Check every line of the entries for "rotate", and copy the lines that hold it.

───

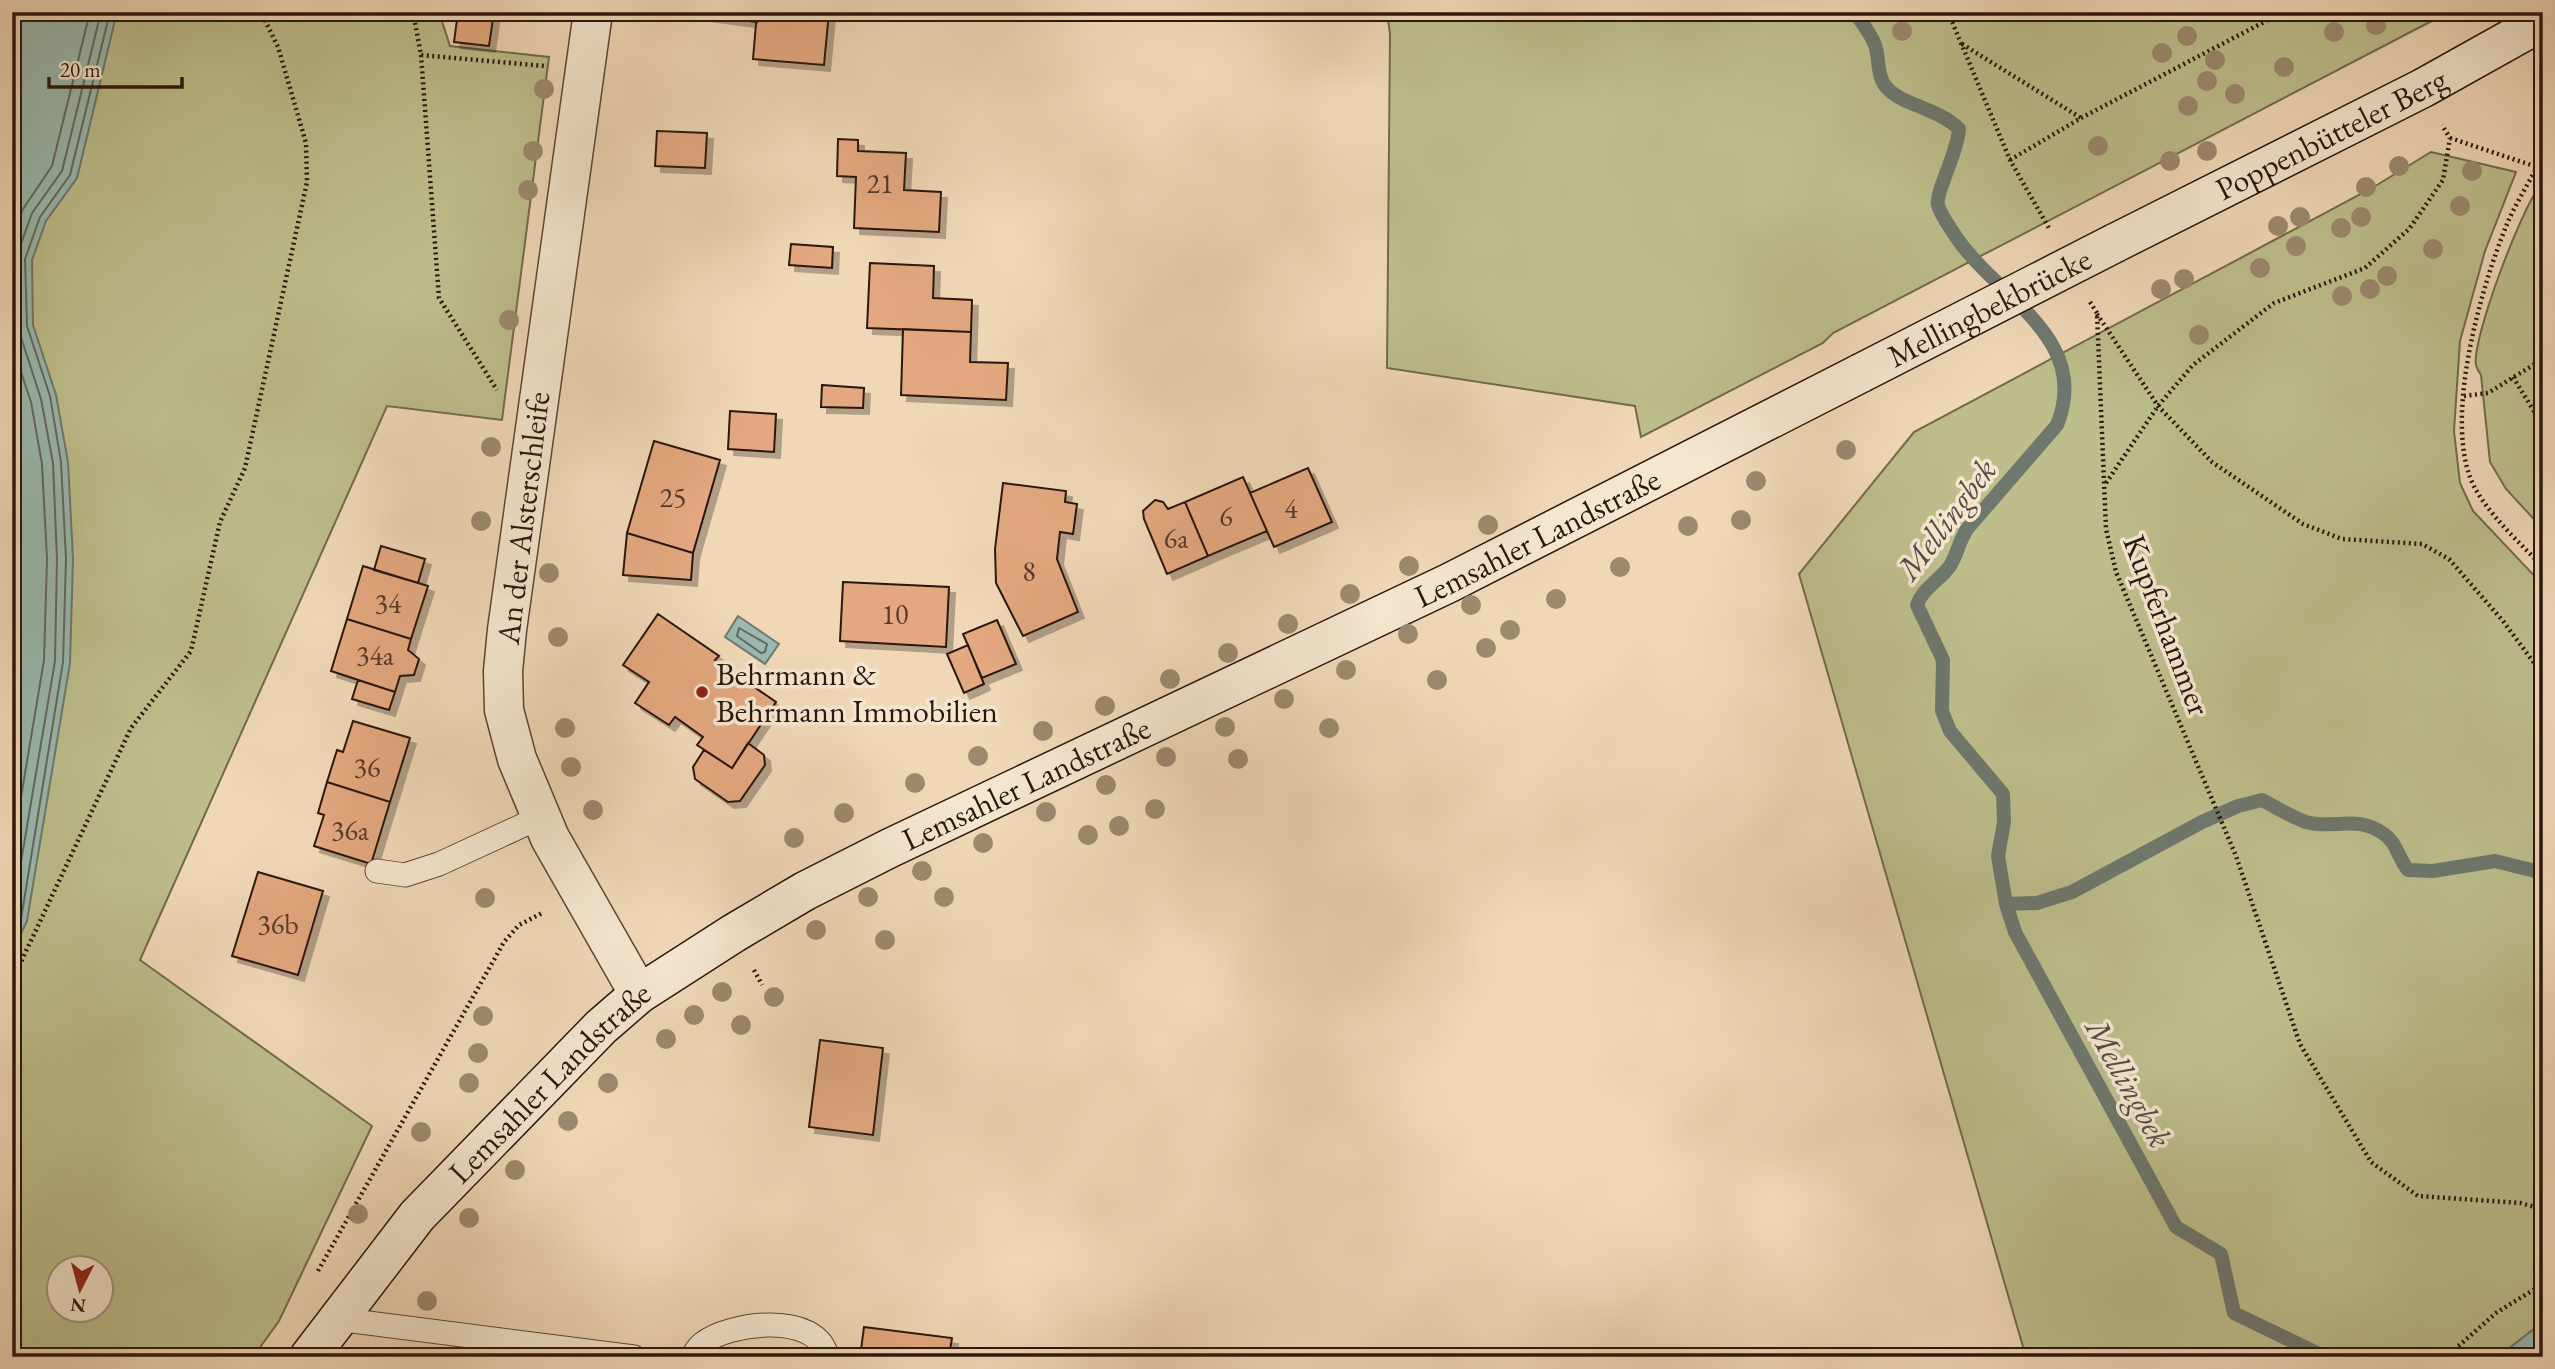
<svg xmlns="http://www.w3.org/2000/svg" width="2555" height="1369" viewBox="0 0 2555 1369" font-family="'EB Garamond',serif">
<style>
.green{fill:#bdbe8c;stroke:#746a4c;stroke-width:2;fill-rule:evenodd}
.water{fill:#9ab9b0;stroke:#6e786e;stroke-width:2}
.lines{fill:none;stroke-linecap:round;stroke-linejoin:round}
.shore{stroke:#62685e;stroke-width:2}
.stream{stroke:#6e786e;stroke-width:14}
.building{fill:#e3a87f;stroke:#2b160c;stroke-width:2;filter:url(#shadow)}
.service-casing{stroke:#5c4637;stroke-width:25}
.tertiary-casing{stroke:#5c4637;stroke-width:41}
.secondary-casing{stroke:#2b160c;stroke-width:41}
.path{stroke:#2b160c;stroke-width:4.5;stroke-dasharray:2 3.5;stroke-linecap:butt}
.service{stroke:#f5e6d0;stroke-width:23}
.tertiary{stroke:#f5e6d0;stroke-width:38}
.secondary{stroke:#f5e6d0;stroke-width:38}
.secondary-bridge-casing{stroke:#2b160c;stroke-width:41;stroke-linecap:butt}
.secondary-bridge{stroke:#f5e6d0;stroke-width:38}
.tree{fill:#9c896e}
.poi-dot{fill:#8f2418;stroke:#f5e6d0;stroke-width:2.5}
.labels{text-anchor:middle;dominant-baseline:central;stroke-width:7;stroke-linejoin:round;paint-order:stroke}
.number-label{font-size:28px;fill:#593a29}
.street-label{font-size:32px;fill:#2b160c;stroke:#f5e6d0}
.poi-label{font-size:32px;fill:#2b160c;stroke:#f5e6d0;text-anchor:start}
.water-label{font-size:33px;font-style:italic;fill:#524f45;stroke:#f5e6d0}
</style>
<defs>
<filter id="shadow"><feDropShadow dx="6" dy="6" stdDeviation="0" flood-color="#0004"/></filter>
</defs>
<rect width="100%" height="100%" fill="#f0d8b7"/>
<filter id="stains"><feTurbulence type="fractalNoise" baseFrequency=".00286" numOctaves="4"/><feColorMatrix values="0 0 0 0 .2 0 0 0 0 .09 0 0 0 0 .02 0 0 0 .5 -.17"/></filter>
<radialGradient id="worn" r=".72"><stop offset=".6" stop-color="#630" stop-opacity="0"/><stop offset="1" stop-color="#630" stop-opacity=".3"/></radialGradient>
<path class="green" d="M12,12H439L450,46L549,57L502,420L387,406L140,960L372,1126L279,1321L253,1357H12ZM60,1268H102V1310H60Z
M1387,12H2449L1833,333L1823,343L1641,437L1635,406L1387,368L1390,34Z
M2431,152L2516,172L2485,251L2460,341L2454,431L2460,483L2473,511L2543,585V1322L2498,1357H2026L1799,574L1914,432L2372,188Z
M2543,182V529L2506,489L2490,462L2481,375C2479,372 2477,369 2476,365C2471,341 2524,200 2543,182Z"/>
<path class="water" d="M12,12H117L77,178L46,221L32,260L33,325L56,395L68,462L73,559L70,663L27,921L12,952Z
M738,616L779,644L765,664L725,637Z
M2543,1322V1357H2498Z"/>
<g class="lines">
<path class="shore" d="M12,237L23,209L52,166L90,12
M12,345L31,402L42,464L47,559L44,660L12,851
M739,628L767,644L765,652L761,653L737,636Z
M12,915L55,661L57,559L53,463L41,399L18,328L16,258L32,213L62,171L101,12
M12,936L21,919L63,662L66,559L61,462L50,396L27,326L25,259L40,217L70,175L110,12"/>
<path class="stream" d="M1855,12C1862,24 1870,32 1875,45C1880,59 1876,76 1887,88C1902,105 1938,108 1959,129C1958,152 1935,193 1938,205C1941,216 1950,227 1956,237C1998,298 2092,339 2057,425L1967,529C1959,541 1957,555 1950,566C1939,581 1923,588 1917,605L1943,660L1942,711L1950,731L2003,794L2004,822L1998,856L2006,904L2015,932L2176,1227L2221,1254L2234,1313L2325,1357
M2006,904L2037,903L2072,892L2202,822L2238,806L2262,800C2276,807 2291,817 2306,822C2333,830 2357,814 2384,834C2397,843 2398,858 2408,870L2433,871L2495,861L2543,873"/>
</g>
<path class="building" d="M458,12H494L489,46L454,42Z
M682,12H757V22Z
M757,12H829L824,65L753,59Z
M657,131L707,133L705,168L655,166Z
M838,139L858,140V151L906,153L904,190L941,192L939,232L854,228L856,177L837,176Z
M791,244L833,247L832,268L789,265Z
M870,263L934,266L933,298L972,300L971,332L867,328Z
M903,329L971,332L970,362L1008,363L1006,400L901,395Z
M822,385L864,388L863,408L821,407Z
M730,411L776,414L774,452L728,449Z
M654,441L720,460L693,553L627,533Z
M1308,468L1332,522L1274,547L1250,493Z
M1243,477L1267,531L1208,556L1185,502Z
M1003,483L1066,491L1065,502L1077,504L1073,534L1060,532L1057,559L1078,612L1023,636L996,583L995,549Z
M1155,500L1163,502L1168,509L1185,502L1208,556L1167,574L1144,519L1143,511Z
M627,533L693,553L691,580L623,575Z
M381,546L425,559L418,583L374,570Z
M363,566L428,586L411,639L347,619Z
M843,582L949,587L946,647L840,641Z
M658,614L719,656L715,660L776,702L732,768L697,745L703,737L675,717L669,725L635,703L649,682L623,665Z
M347,619L411,639L408,650L419,659L414,675L400,676L395,692L331,671Z
M997,620L1016,664L982,678L963,634Z
M968,645L984,684L964,693L947,654Z
M358,680L395,692L389,710L352,699Z
M353,721L410,738L390,802L327,782L337,750L343,752Z
M748,743L764,755L765,765L740,801L728,802L695,779L693,767L704,750L732,768Z
M327,782L390,802L371,864L314,846L324,815L318,813Z
M258,872L323,891L298,975L232,956Z
M820,1040L883,1048L873,1135L809,1127Z
M864,1327L952,1338L949,1357H860Z"/>
<g class="lines">
<defs>
<path id="service" d="M377,871L405,875L439,864L541,817
M337,1319L634,1357
M692,1357C695,1353 698,1347 702,1344C729,1322 818,1311 827,1357"/>
<path id="tertiary" d="M593,12L507,630L503,671L504,710L517,759L550,838L639,994"/>
<g id="secondary">
<path id="s1" d="M2115,243L2423,88L2543,21"/>
<path id="s2" d="M309,1357L417,1216L601,1027L639,994L734,933L805,891L890,848L1449,583L1861,373"/>
</g>
</defs>
<use href="#service" class="service-casing"/>
<use href="#tertiary" class="tertiary-casing"/>
<use href="#secondary" class="secondary-casing"/>
<path class="path" d="M413,12L421,55L544,66
M1948,12L2010,160L2050,230
M1962,44L2081,118
M421,55L439,298L497,390
M2450,138L2537,167
M2010,160L2081,118L2283,12
M2543,163L2537,167C2527,186 2515,205 2507,224C2481,287 2440,427 2476,490C2493,519 2520,543 2543,567
M2090,302L2097,313L2106,529L2116,572L2236,856L2300,1044L2371,1162L2418,1196L2520,1203L2543,1209
M2097,314L2158,406L2212,462L2303,524L2342,539L2422,544L2449,559L2503,621L2543,675
M2513,377L2543,426
M2464,396L2488,393L2543,359
M2106,483L2158,406L2193,365L2274,303L2365,268L2409,229L2443,180L2450,138L2442,125
M754,970L762,985
M12,981L131,728L191,651L220,522L245,468L307,182L306,143L278,47L261,12
M318,1271L504,942L519,925L544,912
M2446,1357L2496,1313L2543,1284"/>
<use href="#service" class="service"/>
<use href="#tertiary" class="tertiary"/>
<use href="#secondary" class="secondary"/>
<defs>
<g id="secondary-bridge">
<path id="s3" d="M1861,373L2115,243"/>
</g>
</defs>
<use href="#secondary-bridge" class="secondary-bridge-casing"/>
<use href="#secondary-bridge" class="secondary-bridge"/>
</g>
<g class="tree">
<circle cx="2376" cy="25" r="10"/>
<circle cx="1902" cy="31" r="10"/>
<circle cx="2334" cy="32" r="10"/>
<circle cx="2187" cy="36" r="10"/>
<circle cx="2162" cy="53" r="10"/>
<circle cx="2215" cy="60" r="10"/>
<circle cx="2284" cy="67" r="10"/>
<circle cx="2207" cy="81" r="10"/>
<circle cx="544" cy="89" r="10"/>
<circle cx="2235" cy="94" r="10"/>
<circle cx="2188" cy="106" r="10"/>
<circle cx="2098" cy="146" r="10"/>
<circle cx="533" cy="151" r="10"/>
<circle cx="2207" cy="151" r="10"/>
<circle cx="2170" cy="161" r="10"/>
<circle cx="2399" cy="166" r="10"/>
<circle cx="2472" cy="171" r="10"/>
<circle cx="2366" cy="187" r="10"/>
<circle cx="528" cy="190" r="10"/>
<circle cx="2460" cy="206" r="10"/>
<circle cx="2300" cy="217" r="10"/>
<circle cx="2361" cy="217" r="10"/>
<circle cx="2278" cy="226" r="10"/>
<circle cx="2341" cy="228" r="10"/>
<circle cx="2296" cy="246" r="10"/>
<circle cx="2433" cy="249" r="10"/>
<circle cx="2260" cy="268" r="10"/>
<circle cx="2387" cy="276" r="10"/>
<circle cx="2184" cy="279" r="10"/>
<circle cx="2161" cy="289" r="10"/>
<circle cx="2370" cy="289" r="10"/>
<circle cx="2342" cy="296" r="10"/>
<circle cx="509" cy="320" r="10"/>
<circle cx="2199" cy="335" r="10"/>
<circle cx="491" cy="447" r="10"/>
<circle cx="1846" cy="450" r="10"/>
<circle cx="1756" cy="481" r="10"/>
<circle cx="1741" cy="520" r="10"/>
<circle cx="481" cy="521" r="10"/>
<circle cx="1488" cy="525" r="10"/>
<circle cx="1688" cy="526" r="10"/>
<circle cx="1409" cy="566" r="10"/>
<circle cx="1620" cy="567" r="10"/>
<circle cx="549" cy="573" r="10"/>
<circle cx="1350" cy="594" r="10"/>
<circle cx="1556" cy="599" r="10"/>
<circle cx="1471" cy="605" r="10"/>
<circle cx="1288" cy="624" r="10"/>
<circle cx="1510" cy="630" r="10"/>
<circle cx="1408" cy="634" r="10"/>
<circle cx="558" cy="637" r="10"/>
<circle cx="1486" cy="648" r="10"/>
<circle cx="1228" cy="653" r="10"/>
<circle cx="1346" cy="670" r="10"/>
<circle cx="1170" cy="679" r="10"/>
<circle cx="1437" cy="680" r="10"/>
<circle cx="1284" cy="699" r="10"/>
<circle cx="1105" cy="706" r="10"/>
<circle cx="1225" cy="727" r="10"/>
<circle cx="565" cy="728" r="10"/>
<circle cx="1329" cy="728" r="10"/>
<circle cx="1043" cy="731" r="10"/>
<circle cx="978" cy="756" r="10"/>
<circle cx="1166" cy="757" r="10"/>
<circle cx="1238" cy="759" r="10"/>
<circle cx="571" cy="767" r="10"/>
<circle cx="915" cy="783" r="10"/>
<circle cx="1106" cy="785" r="10"/>
<circle cx="1155" cy="809" r="10"/>
<circle cx="593" cy="810" r="10"/>
<circle cx="1046" cy="812" r="10"/>
<circle cx="844" cy="813" r="10"/>
<circle cx="1119" cy="826" r="10"/>
<circle cx="1088" cy="835" r="10"/>
<circle cx="794" cy="838" r="10"/>
<circle cx="983" cy="843" r="10"/>
<circle cx="922" cy="871" r="10"/>
<circle cx="868" cy="897" r="10"/>
<circle cx="944" cy="897" r="10"/>
<circle cx="485" cy="898" r="10"/>
<circle cx="816" cy="930" r="10"/>
<circle cx="885" cy="940" r="10"/>
<circle cx="722" cy="992" r="10"/>
<circle cx="774" cy="997" r="10"/>
<circle cx="694" cy="1015" r="10"/>
<circle cx="483" cy="1016" r="10"/>
<circle cx="741" cy="1025" r="10"/>
<circle cx="666" cy="1039" r="10"/>
<circle cx="478" cy="1053" r="10"/>
<circle cx="469" cy="1083" r="10"/>
<circle cx="608" cy="1083" r="10"/>
<circle cx="568" cy="1121" r="10"/>
<circle cx="421" cy="1132" r="10"/>
<circle cx="515" cy="1170" r="10"/>
<circle cx="358" cy="1214" r="10"/>
<circle cx="469" cy="1218" r="10"/>
<circle cx="427" cy="1301" r="10"/>
</g>
<circle class="poi-dot" cx="702" cy="692" r="7"/>
<g class="labels">
<g class="number-label">
<text x="880" y="183">21</text>
<text x="673" y="497">25</text>
<text x="1291" y="508">4</text>
<text x="1226" y="516">6</text>
<text x="1176" y="538">6a</text>
<text x="1029" y="571">8</text>
<text x="388" y="603">34</text>
<text x="895" y="614">10</text>
<text x="375" y="655">34a</text>
<text x="367" y="767">36</text>
<text x="350" y="830">36a</text>
<text x="278" y="924">36b</text>
</g>
<g class="street-label">
<text stroke="none"><textPath href="#s1" startOffset="242">Poppenbütteler Berg</textPath></text>
<text stroke="none"><textPath href="#s3" startOffset="144">Mellingbekbrücke</textPath></text>
<text transform="translate(523 518) rotate(-83)">An der Alsterschleife</text>
<text stroke="none"><textPath href="#s2" startOffset="1500">Lemsahler Landstraße</textPath></text>
<text transform="translate(2167 625) rotate(69)">Kupferhammer</text>
<text stroke="none"><textPath href="#s2" startOffset="933">Lemsahler Landstraße</textPath></text>
<text stroke="none"><textPath href="#s2" startOffset="366">Lemsahler Landstraße</textPath></text>
</g>
<g class="poi-label">
<text x="716" y="674">Behrmann &amp;<tspan x="716" dy="37">Behrmann Immobilien</tspan></text>
</g>
<g class="water-label">
<text transform="translate(1946 519) rotate(-53)">Mellingbek</text>
<text transform="translate(2129 1083) rotate(61)">Mellingbek</text>
</g>
</g>
<rect width="2555" height="1369" fill="none" stroke="#f0d8b7" stroke-width="42"/>
<rect x="14" y="14" width="2527" height="1341" fill="none" stroke="#2b160c" stroke-width="3.5"/>
<rect x="21" y="21" width="2513" height="1327" fill="none" stroke="#2b160c" stroke-width="2"/>
<g transform="translate(80 1289) rotate(186)"><circle r="33" fill="#f5e6d0" stroke="#a49382" stroke-width="2"/>
<path d="M0-5L12 26L0 18L-12 26Z" fill="#8f2418"/>
<text y="-10" font-size="19" font-weight="bold" text-anchor="middle" fill="#2b160c">N</text>
</g>
<path d="M49 77v10h133v-10" fill="none" stroke="#2b160c" stroke-width="3.5"/>
<text x="60" y="77" font-size="21" fill="#2b160c" stroke="#f5e6d0" stroke-width="5" paint-order="stroke">20 m</text>
<rect width="100%" height="100%" filter="url(#stains)"/>
<rect width="100%" height="100%" fill="url(#worn)"/>
</svg>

───

» The completed task
<text transform="translate(523 518) rotate(-83)">An der Alsterschleife</text>
<text transform="translate(2167 625) rotate(69)">Kupferhammer</text>
<text transform="translate(1946 519) rotate(-53)">Mellingbek</text>
<text transform="translate(2129 1083) rotate(61)">Mellingbek</text>
<g transform="translate(80 1289) rotate(186)"><circle r="33" fill="#f5e6d0" stroke="#a49382" stroke-width="2"/>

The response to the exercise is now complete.